What’s a surprising or fun fact about your research field?
We collect a lot of data at the Rosalind Franklin Institute. Recently we celebrated reaching 1 petabyte of Franklin data with a petabyte party (yes, there was cake). A petabyte is one million gigabytes – a huge amount of data for anyone to analyse – hence why we know citizen science is so valuable in our research. But what astounds me is how biology is at a completely different level; you can store roughly 215 petabytes of data in just 1 gram of DNA. Mind: blown.
What first got you interested in research?
I’m very lucky that I was exposed to a lot of science and engineering from a very early age. I think I decided I’d be a biochemist when I was just 9 years old, but in the end materials science stole my heart! There’s something fundamentally rewarding about being able to look at my everyday environment and ask: “How does this work?”, “What is this made of?” and most importantly “Why????”
In my role I’ve learned a lot about the impact science capital can have on a child’s attitude towards science and STEM careers. It’s part of why I think science communication is so important, and why I chose to work in a position that allows me to share my love of science with so many people.
What’s something people might not expect about your job or daily routine?
We livestream citizen science on Twitch!
Outside of work, what do you enjoy doing?
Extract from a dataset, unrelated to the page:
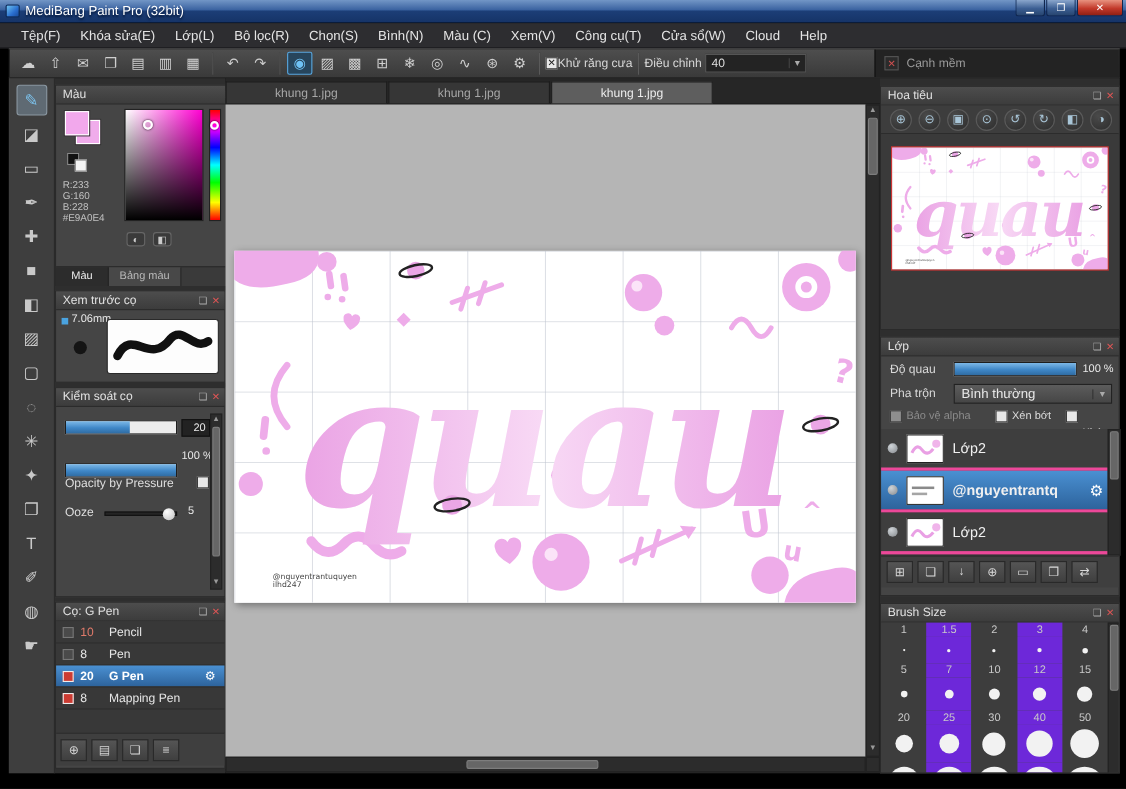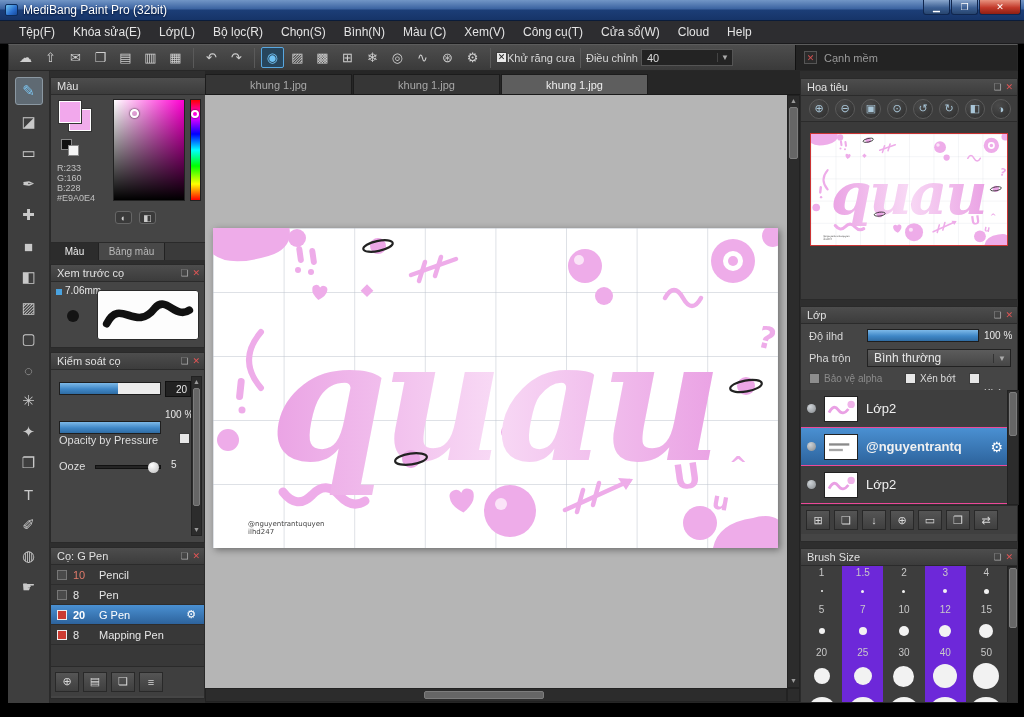"Độ ilhd" div.abs { text: ilhd -> quau }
I really enjoy hiking and skiing in the alps, DnD, board games, and a good flat white. I also spent a decade dedicating half my time to rowing – when I started this role I was working part-time alongside training as a full-time athlete.
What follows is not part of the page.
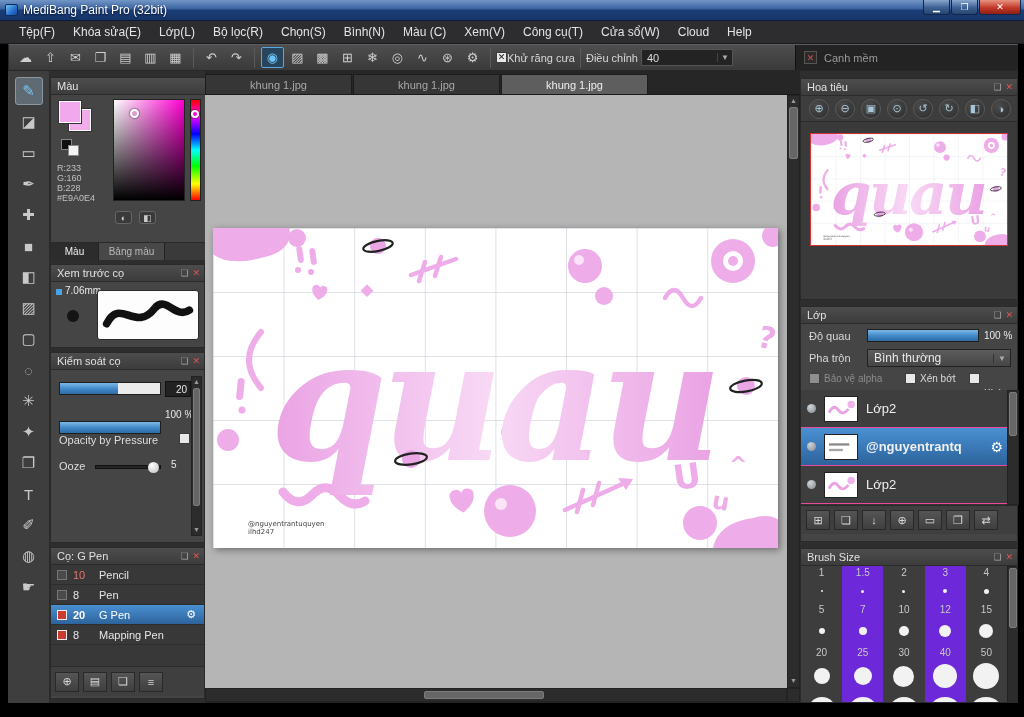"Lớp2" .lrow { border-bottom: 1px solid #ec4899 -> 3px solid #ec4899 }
What are you favourite citizen science projects?
Too many to count! I’m always very nosey when a new project launches on the Zooniverse, so I try to submit at least a few classifications for each one. I really like using the Zooniverse app, so Gwitch Hunters comes to mind there. I also really enjoy the Etch A Cell projects, HMS NHS, and Monkey Health Explorer. The first project I contributed to was Civil War Bluejackets. Following the progress on the project over the last 3 years has been really easy thanks to their amazing blog and newsletters. They recently moved from full transcription (which I did a lot of) to correcting the automated transcriptions that were trained on our original work. It’s really cool to see the project progress in real time like that!
What guidance would you give to other researchers considering creating a citizen research project?
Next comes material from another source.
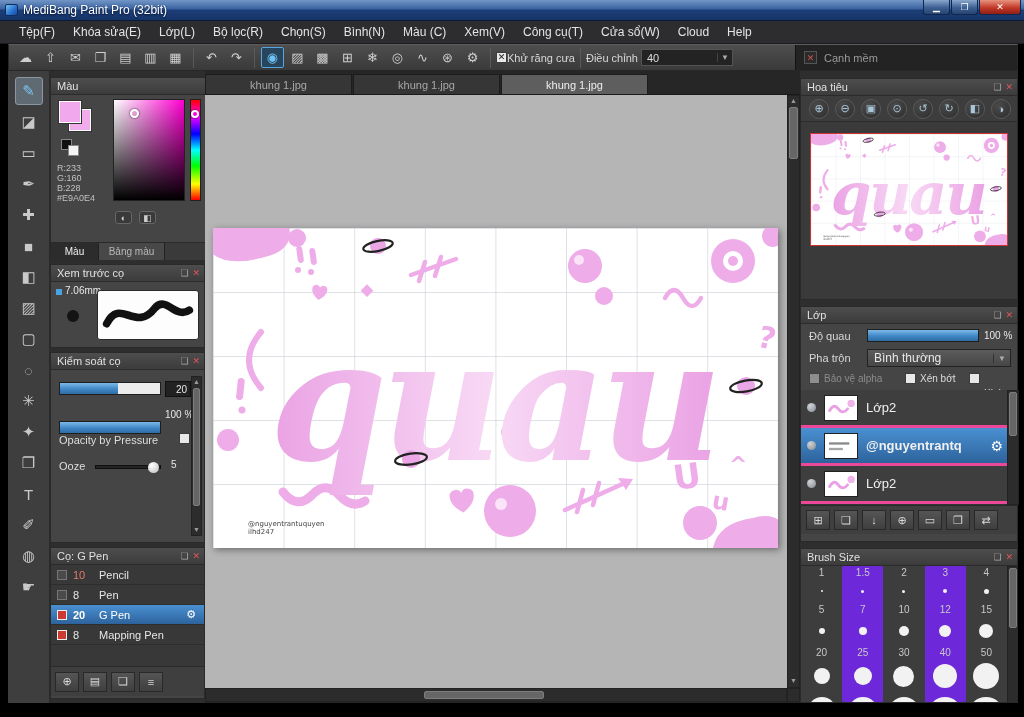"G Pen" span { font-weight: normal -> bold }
Getting a fresh pair of eyes on your data is really important in project design – sometimes you know the data too well and you’ll be blind to some really simple changes that will make your workflows much more straightforward. Remember to provide positive and negative examples – not just what you should do, but what you shouldn’t do as well. Finally, be ready to respond to your community in the early stages of the project. The first few weeks are really where you build out your FAQs and refine your field guide – especially if your volunteers find unusual examples in your dataset!
Is there anything else you would like to share with our readers?
I wanted to say a huge thank you to our Science Scribbler community! Since our first project launched in 2018, you have contributed over 4.4 million classifications to our projects. That’s the equivalent of 10 years of effort from a full-time employee!